Houston-based oil and gas company Talos Energy has decided to cancel its analyst and investor event, which was set to be held later this week in New York, over coronavirus fears. 

Illustration. Source: Talos

Talos announced on Monday that it was cancelling its Analyst and Investor Event previously scheduled for March 12, 2020, in New York City due to health and safety concerns for the potential spread of COVID-19 and the associated state of emergency declaration in New York.

The company said it was evaluating potential alternative future dates for the event.

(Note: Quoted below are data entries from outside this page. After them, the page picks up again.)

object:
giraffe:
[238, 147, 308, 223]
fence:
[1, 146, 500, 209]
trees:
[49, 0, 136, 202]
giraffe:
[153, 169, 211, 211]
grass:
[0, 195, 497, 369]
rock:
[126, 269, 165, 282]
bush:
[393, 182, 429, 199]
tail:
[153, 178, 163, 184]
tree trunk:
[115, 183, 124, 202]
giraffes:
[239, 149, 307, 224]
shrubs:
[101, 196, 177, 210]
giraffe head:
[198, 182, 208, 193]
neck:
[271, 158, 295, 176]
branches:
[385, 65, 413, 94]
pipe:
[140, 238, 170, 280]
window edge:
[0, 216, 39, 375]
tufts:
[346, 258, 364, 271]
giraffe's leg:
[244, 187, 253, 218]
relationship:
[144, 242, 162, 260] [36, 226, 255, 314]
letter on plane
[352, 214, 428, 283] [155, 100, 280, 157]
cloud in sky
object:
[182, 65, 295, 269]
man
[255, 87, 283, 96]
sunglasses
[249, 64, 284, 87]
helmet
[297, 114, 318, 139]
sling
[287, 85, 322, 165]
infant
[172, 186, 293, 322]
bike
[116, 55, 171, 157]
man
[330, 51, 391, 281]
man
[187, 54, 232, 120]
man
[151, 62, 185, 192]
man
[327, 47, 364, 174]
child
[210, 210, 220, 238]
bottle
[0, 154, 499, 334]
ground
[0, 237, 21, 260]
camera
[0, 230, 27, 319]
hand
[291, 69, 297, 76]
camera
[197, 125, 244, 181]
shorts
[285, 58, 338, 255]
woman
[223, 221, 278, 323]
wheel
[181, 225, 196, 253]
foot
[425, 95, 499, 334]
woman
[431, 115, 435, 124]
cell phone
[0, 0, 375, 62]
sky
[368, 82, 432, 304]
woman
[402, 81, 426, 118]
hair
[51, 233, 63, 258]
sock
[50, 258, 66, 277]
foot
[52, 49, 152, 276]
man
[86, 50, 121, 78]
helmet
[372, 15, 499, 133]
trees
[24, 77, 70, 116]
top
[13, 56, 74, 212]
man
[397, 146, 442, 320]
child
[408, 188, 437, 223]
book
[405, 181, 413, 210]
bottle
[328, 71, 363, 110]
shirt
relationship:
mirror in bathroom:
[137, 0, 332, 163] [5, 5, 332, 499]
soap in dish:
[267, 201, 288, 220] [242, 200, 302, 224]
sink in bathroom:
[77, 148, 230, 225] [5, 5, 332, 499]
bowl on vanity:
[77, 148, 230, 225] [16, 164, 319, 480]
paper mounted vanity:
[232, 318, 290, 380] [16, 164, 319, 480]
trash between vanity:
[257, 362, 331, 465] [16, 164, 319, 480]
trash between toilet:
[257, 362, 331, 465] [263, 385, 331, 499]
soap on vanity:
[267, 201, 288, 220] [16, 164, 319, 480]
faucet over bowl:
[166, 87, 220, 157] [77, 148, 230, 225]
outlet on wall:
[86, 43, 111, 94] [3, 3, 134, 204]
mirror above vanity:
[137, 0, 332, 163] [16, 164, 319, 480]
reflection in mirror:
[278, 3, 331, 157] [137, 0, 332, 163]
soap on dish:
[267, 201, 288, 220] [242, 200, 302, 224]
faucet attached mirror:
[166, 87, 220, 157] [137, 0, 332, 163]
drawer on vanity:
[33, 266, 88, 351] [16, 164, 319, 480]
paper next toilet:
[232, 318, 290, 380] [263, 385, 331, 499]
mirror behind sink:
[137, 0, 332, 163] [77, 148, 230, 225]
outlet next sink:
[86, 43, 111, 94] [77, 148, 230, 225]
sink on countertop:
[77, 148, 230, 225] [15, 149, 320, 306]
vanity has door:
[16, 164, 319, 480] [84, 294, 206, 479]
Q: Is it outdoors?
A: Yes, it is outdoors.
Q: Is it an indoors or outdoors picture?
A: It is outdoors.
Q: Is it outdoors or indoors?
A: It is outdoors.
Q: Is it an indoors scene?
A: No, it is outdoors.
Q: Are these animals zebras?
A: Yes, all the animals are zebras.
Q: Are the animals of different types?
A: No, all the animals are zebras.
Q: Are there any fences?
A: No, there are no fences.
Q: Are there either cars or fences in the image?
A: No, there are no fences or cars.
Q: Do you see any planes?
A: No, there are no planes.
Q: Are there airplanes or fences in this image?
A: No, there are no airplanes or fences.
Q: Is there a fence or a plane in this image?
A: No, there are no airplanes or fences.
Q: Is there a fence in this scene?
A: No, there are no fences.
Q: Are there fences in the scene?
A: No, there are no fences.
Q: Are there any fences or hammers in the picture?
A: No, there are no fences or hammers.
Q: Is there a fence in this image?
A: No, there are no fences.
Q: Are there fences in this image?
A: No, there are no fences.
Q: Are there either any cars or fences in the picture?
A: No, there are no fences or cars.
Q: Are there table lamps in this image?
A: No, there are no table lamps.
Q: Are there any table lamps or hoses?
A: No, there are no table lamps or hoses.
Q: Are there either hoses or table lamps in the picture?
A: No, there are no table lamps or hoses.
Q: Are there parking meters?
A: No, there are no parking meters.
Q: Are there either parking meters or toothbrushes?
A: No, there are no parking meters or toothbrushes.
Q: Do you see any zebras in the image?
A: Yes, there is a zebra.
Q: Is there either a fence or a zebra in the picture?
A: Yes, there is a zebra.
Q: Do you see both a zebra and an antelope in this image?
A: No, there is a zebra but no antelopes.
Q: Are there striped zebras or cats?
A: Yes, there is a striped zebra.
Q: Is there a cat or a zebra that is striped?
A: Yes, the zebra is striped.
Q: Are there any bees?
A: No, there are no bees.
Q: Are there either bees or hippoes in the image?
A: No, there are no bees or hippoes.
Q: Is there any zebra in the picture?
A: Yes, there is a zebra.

“At Talos, the health and safety of our employees, the communities we operate in and all of our stakeholders is paramount. We apologize for any inconvenience the postponement may cause, but believe it is the best and most prudent decision for everyone concerned,” Talos said.

Talos will hold its regularly-scheduled earnings conference call on Thursday, March 12, 2020 at 10:00 AM Eastern Time.

Talos is not the only company to take measures of precaution over the coronavirus outbreak. It is also worth reminding that Italy’s Saipem in late February advised its employees to stay at home. Saipem has also canceled and reduced to the minimum all missions to and from the risk areas abroad.

The coronavirus outbreak has had a negative impact on the global oil demand pushing OPEC to recommend even deeper oil production cuts after a meeting in Vienna last week.

However, as reported by Reuters last Friday, Russia refused to support deeper oil cuts to cope with the outbreak of coronavirus and OPEC responded by removing all limits on its own production.

As a result, CNN reported on Monday, oil prices suffered a historic collapse overnight after Saudi Arabia shocked the market by launching a price war against onetime ally Russia.